Alegrias e tristezas e uma gama infinita de emoções transbordam ante o milagre da vida desde Eva, que disse: Adquiri um varão com o auxílio do Senhor, e a quem foi dito que os sofrimentos da gravidez se multiplicariam e em dores daria a luz a filhos. Como em todos os eventos da vida debaixo do sol, junto à maldição estão coladas múltiplas bênçãos. Nas histórias dos humanos em tempos bíblicos, fertilidade e esterilidade figuram proeminentes desde que seres humanos começaram a cumprir o mandato cultural enchendo e povoando a terra. É notório que as grandes famílias patriarcais tivessem tantas incertezas e lutas relacionadas com fertilidade. Na família de Jacó, todas as rivalidades centravam em filhos: da esposa amada, da esposa forçada, da concubina, da escrava, da nora rejeitada que engendrou  um relacionamento com o sogro—tantas confusões gestacionais que a história bíblica tem protótipo de toda espécie de nascimento: planejado, impromptu, fruto de abuso, relato de amor, em que a estéril se alegra.

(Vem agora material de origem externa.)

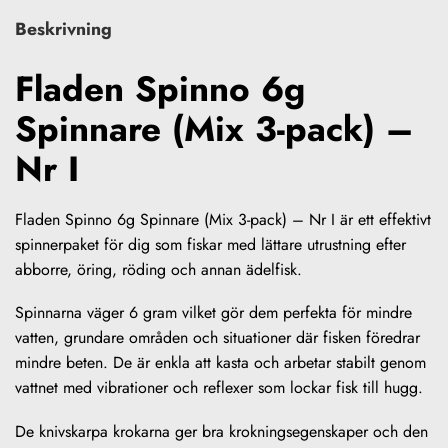
Beskrivning
Fladen Spinno 6g
Spinnare (Mix 3-pack) –
Nr I
Fladen Spinno 6g Spinnare (Mix 3-pack) – Nr I är ett effektivt
spinnerpaket för dig som fiskar med lättare utrustning efter
abborre, öring, röding och annan ädelfisk.
Spinnarna väger 6 gram vilket gör dem perfekta för mindre
vatten, grundare områden och situationer där fisken föredrar
mindre beten. De är enkla att kasta och arbetar stabilt genom
vattnet med vibrationer och reflexer som lockar fisk till hugg.
De knivskarpa krokarna ger bra krokningsegenskaper och den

Em era moderna, o Germinal de Flaubert é parábola da fecundidade e esterilidade da vida romântica naturalista beirando o realismo.  Hoje em dia, embora a sociedade considere a profícua fecundidade um problema que afeta negativamente a liberdade da mulher e acarreta insuportável peso financeiro—ao contrário dos tempos bíblicos em que muitos filhos  significava muita riqueza, e começaram a cumprir o “crescei e muliplicai” – as pessoas continuam a encantar-se com as histórias e os mitos relativos ao nascimento  de bebês. Todos temos um acervo de histórias e fatos curiosos sobre nossas mães, irmãs, avós e filhas. Jovens independentes se casam e, de repente, querem fazer um ninho para abrigar a promessa de continuidade da vida na vida do filho. Sua realização, sua frustração, seu sonho e suas ansiedades giram todos em volta de filhos. E as pessoas tendem a fazer comparações, indagações, perguntas indiscretas bem como discretos comentários a estranhos e às mulheres mais íntimas de seu relacionamento.  Nâo é necessário ser uma Sara, Ana ou Isabel da antiguidade, com a perspectiva de dar a luz um ser como nós, tão diferente de nós, que vai nos causar dores e nos alegrar por toda a vida, mesmo que ele jamais pertença a nós. Esses filhos são Senhor da Vida. Celebramos o nascimento, por mais que incluamos nisso o sofrimento.

Hoje quero homenagear jovens amigas que estão grávidas ou recentemente deram a luz. Algumas enfrentaram dificuldades para conseguir gestar, outras “tiraram de letra” e podem dar lições às sua avós e mães—sempre prontas a contar um caso enternecedor. Algumas mães mais maduras tiveram um filho com muitas lutas, e vão continuar lutando pela vida, pela sanidade e pela saúde dos filhos, sofrendo as síndromes que afligem seus rebentos, e enternecendo ante as glórias e dores do seu dia a dia. A minha filha que nasceu com o cordão umbelical estrangulando-a hoje é uma mulher saudável e sensata, mãe de três homens. Fez seu mestrado quando esperava o segundo filho; doutorou-se enquanto se preparava para o terceiro parto (que aconteceu em meio ao tufão Katrina). O filho dela que foi transportado para outra cidade de helicóptero segundos após ter nascido e lutou tanto para respirar, é um belo e bondoso rapaz cristão de dezoito anos—que luta, ora vencendo ora sentindo-se derrotado com a condição de lesão cerebral e autismo. No fim, tudo deu certo e ficou bem. Não negamos as dores de coração de partos atribulados e a providência divina—até mesmo quando houve erro médico. Estes são os filhos que Deus nos concedeu para a sua glória e para a nossa alegria. Regozijemo-nos neles!